Fact Pattern
UBS announced on 19 March 2023 that it would acquire Credit Suisse in an all-share transaction to rein a crisis of confidence that threatened to spread through global financial markets.
Analysis
Notwithstanding the guarantees encompassing billions in losses and offering unlimited access to funds from the Swiss National Bank (‘SNB’), shareholders are usually more than pleased when a bank acquires its competitor for bargain level prices. Yet, UBS investors have maintained a level of professional scepticism as evidenced by the subsequent see-saw price movements in the bank’s stocks. The primary issue, further to the lack of internal controls, is that no one knows whether Credit Suisse’s balance sheet contains any material misstatements.

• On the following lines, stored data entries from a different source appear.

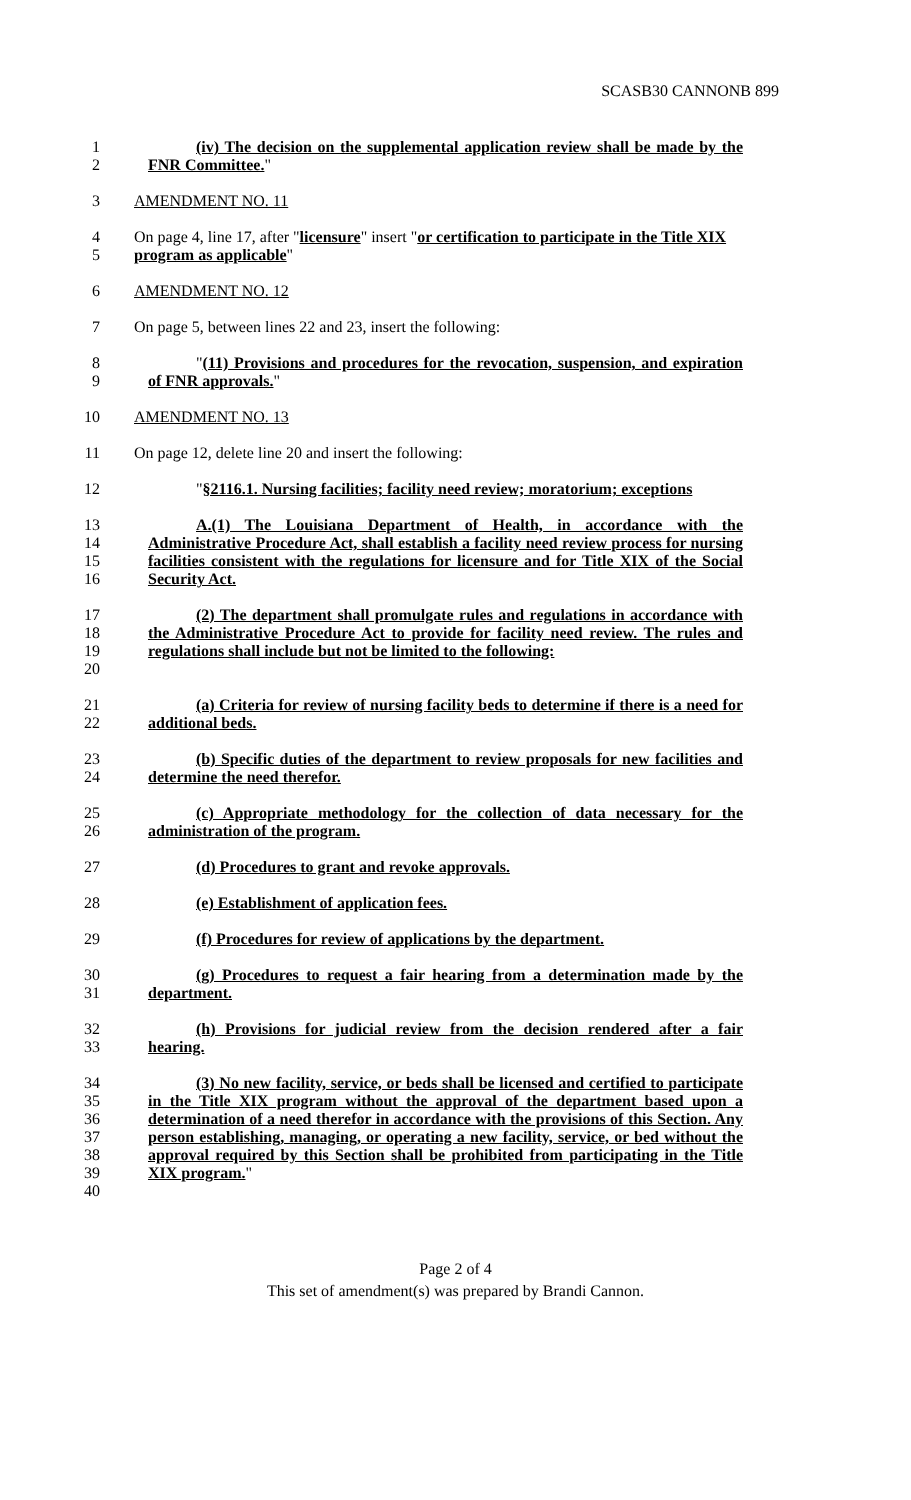SCASB30 CANNONB 899
1
2
(iv) The decision on the supplemental application review shall be made by the FNR Committee."
3 AMENDMENT NO. 11
4
5
On page 4, line 17, after "licensure" insert "or certification to participate in the Title XIX program as applicable"
6 AMENDMENT NO. 12
7 On page 5, between lines 22 and 23, insert the following:
8
9
"(11) Provisions and procedures for the revocation, suspension, and expiration of FNR approvals."
10 AMENDMENT NO. 13
11 On page 12, delete line 20 and insert the following:
12 "§2116.1. Nursing facilities; facility need review; moratorium; exceptions
13
14
15
16
A.(1) The Louisiana Department of Health, in accordance with the Administrative Procedure Act, shall establish a facility need review process for nursing facilities consistent with the regulations for licensure and for Title XIX of the Social Security Act.
17
18
19
20
(2) The department shall promulgate rules and regulations in accordance with the Administrative Procedure Act to provide for facility need review. The rules and regulations shall include but not be limited to the following:
21
22
(a) Criteria for review of nursing facility beds to determine if there is a need for additional beds.
23
24
(b) Specific duties of the department to review proposals for new facilities and determine the need therefor.
25
26
(c) Appropriate methodology for the collection of data necessary for the administration of the program.
27 (d) Procedures to grant and revoke approvals.
28 (e) Establishment of application fees.
29 (f) Procedures for review of applications by the department.
30
31
(g) Procedures to request a fair hearing from a determination made by the department.
32
33
(h) Provisions for judicial review from the decision rendered after a fair hearing.
34
35
36
37
38
39
40
(3) No new facility, service, or beds shall be licensed and certified to participate in the Title XIX program without the approval of the department based upon a determination of a need therefor in accordance with the provisions of this Section. Any person establishing, managing, or operating a new facility, service, or bed without the approval required by this Section shall be prohibited from participating in the Title XIX program."
Page 2 of 4
This set of amendment(s) was prepared by Brandi Cannon.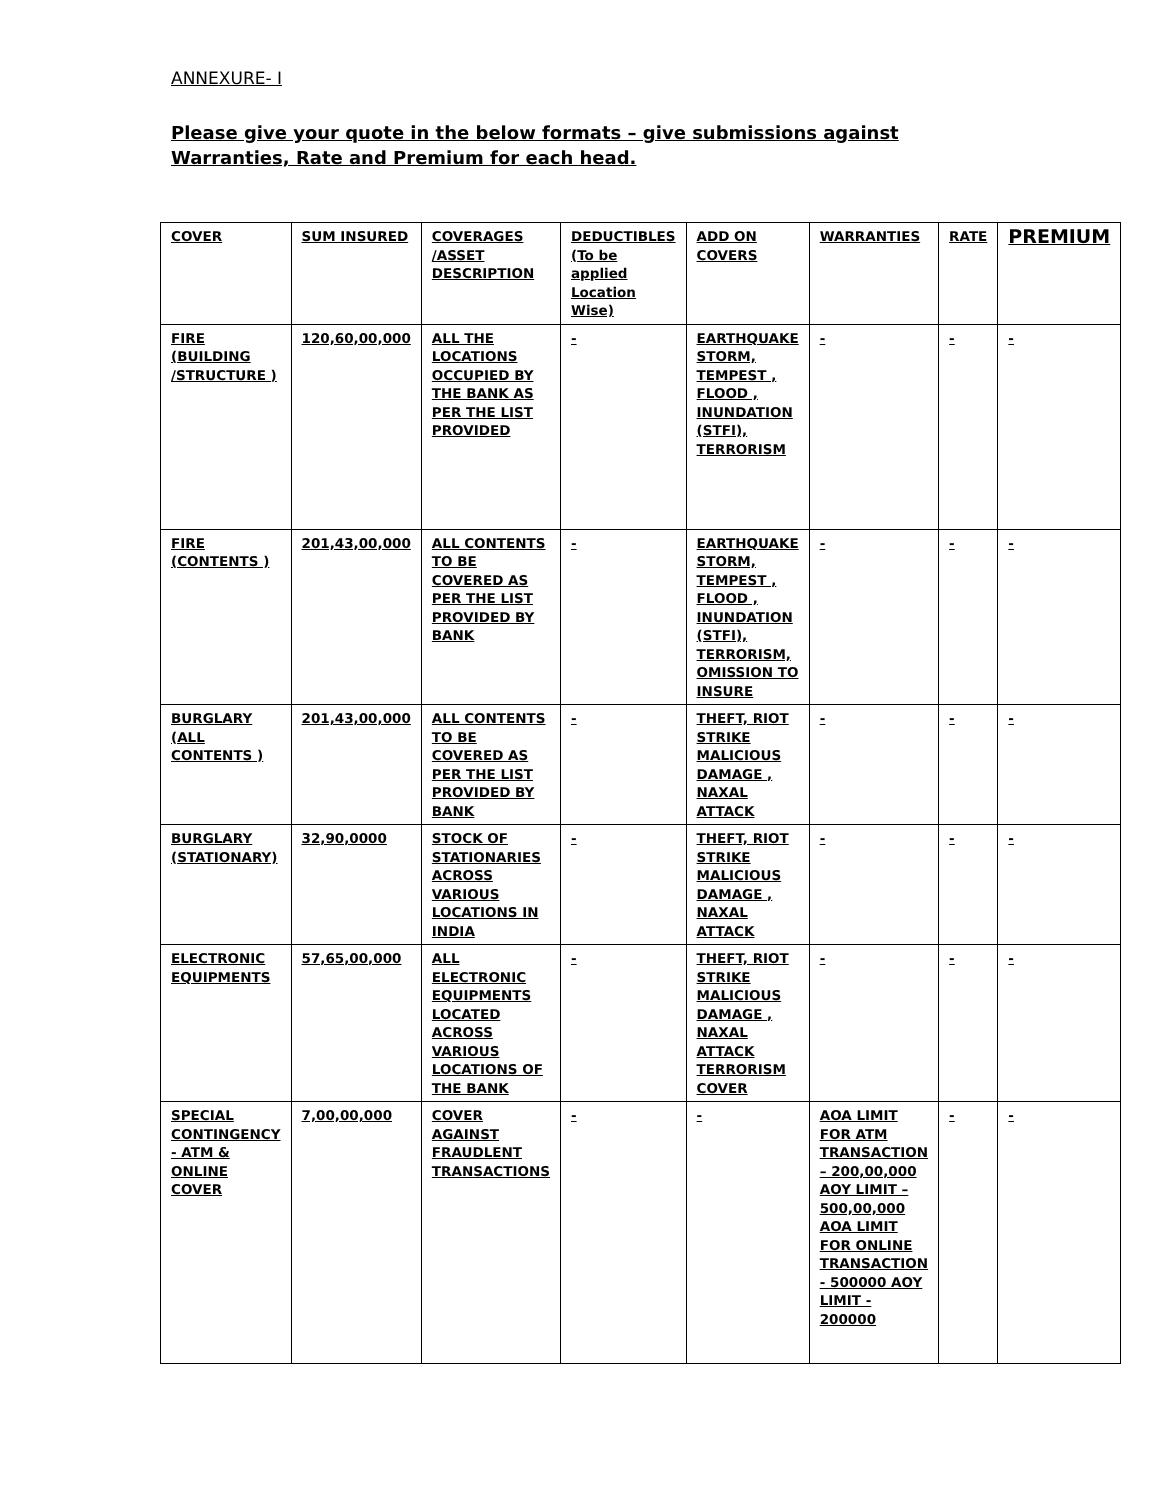ANNEXURE- I
Please give your quote in the below formats – give submissions against
Warranties, Rate and Premium for each head.
| COVER | SUM INSURED | COVERAGES /ASSET DESCRIPTION | DEDUCTIBLES (To be applied Location Wise) | ADD ON COVERS | WARRANTIES | RATE | PREMIUM |
| --- | --- | --- | --- | --- | --- | --- | --- |
| FIRE (BUILDING /STRUCTURE ) | 120,60,00,000 | ALL THE LOCATIONS OCCUPIED BY THE BANK AS PER THE LIST PROVIDED | - | EARTHQUAKE STORM, TEMPEST , FLOOD , INUNDATION (STFI), TERRORISM | - | - | - |
| FIRE (CONTENTS ) | 201,43,00,000 | ALL CONTENTS TO BE COVERED AS PER THE LIST PROVIDED BY BANK | - | EARTHQUAKE STORM, TEMPEST , FLOOD , INUNDATION (STFI), TERRORISM, OMISSION TO INSURE | - | - | - |
| BURGLARY (ALL CONTENTS ) | 201,43,00,000 | ALL CONTENTS TO BE COVERED AS PER THE LIST PROVIDED BY BANK | - | THEFT, RIOT STRIKE MALICIOUS DAMAGE , NAXAL ATTACK | - | - | - |
| BURGLARY (STATIONARY) | 32,90,0000 | STOCK OF STATIONARIES ACROSS VARIOUS LOCATIONS IN INDIA | - | THEFT, RIOT STRIKE MALICIOUS DAMAGE , NAXAL ATTACK | - | - | - |
| ELECTRONIC EQUIPMENTS | 57,65,00,000 | ALL ELECTRONIC EQUIPMENTS LOCATED ACROSS VARIOUS LOCATIONS OF THE BANK | - | THEFT, RIOT STRIKE MALICIOUS DAMAGE , NAXAL ATTACK TERRORISM COVER | - | - | - |
| SPECIAL CONTINGENCY - ATM & ONLINE COVER | 7,00,00,000 | COVER AGAINST FRAUDLENT TRANSACTIONS | - | - | AOA LIMIT FOR ATM TRANSACTION – 200,00,000 AOY LIMIT – 500,00,000 AOA LIMIT FOR ONLINE TRANSACTION - 500000 AOY LIMIT - 200000 | - | - |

Accordingly, only time will tell whether Credit Suisse was really a bargain at $3 billion.
Implications
When a company enters insolvency, the typical priority of payments are usually as follows: secured creditors, preferential creditors, unsecured creditors, and finally, shareholders. This means the claims of bondholders, as the issuing corporation’s creditors, must be satisfied before any claims of shareholders in the event of insolvency or reorganisation. In maintaining that UBS’s acquisition of Credit Suisse is ‘no bailout’, the Swiss government has opted to invoke an emergency ordinance to wipe-out over $17 billion in bonds, even as it orchestrates a deal whereby existing Credit Suisse shareholders will receive newly issued UBS shares. Whilst this has inevitably frustrated bondholders, it may also have incited a new wave of fear for those invested in European bank bonds at a sensitive time when investor confidence in the global financial markets prove critical.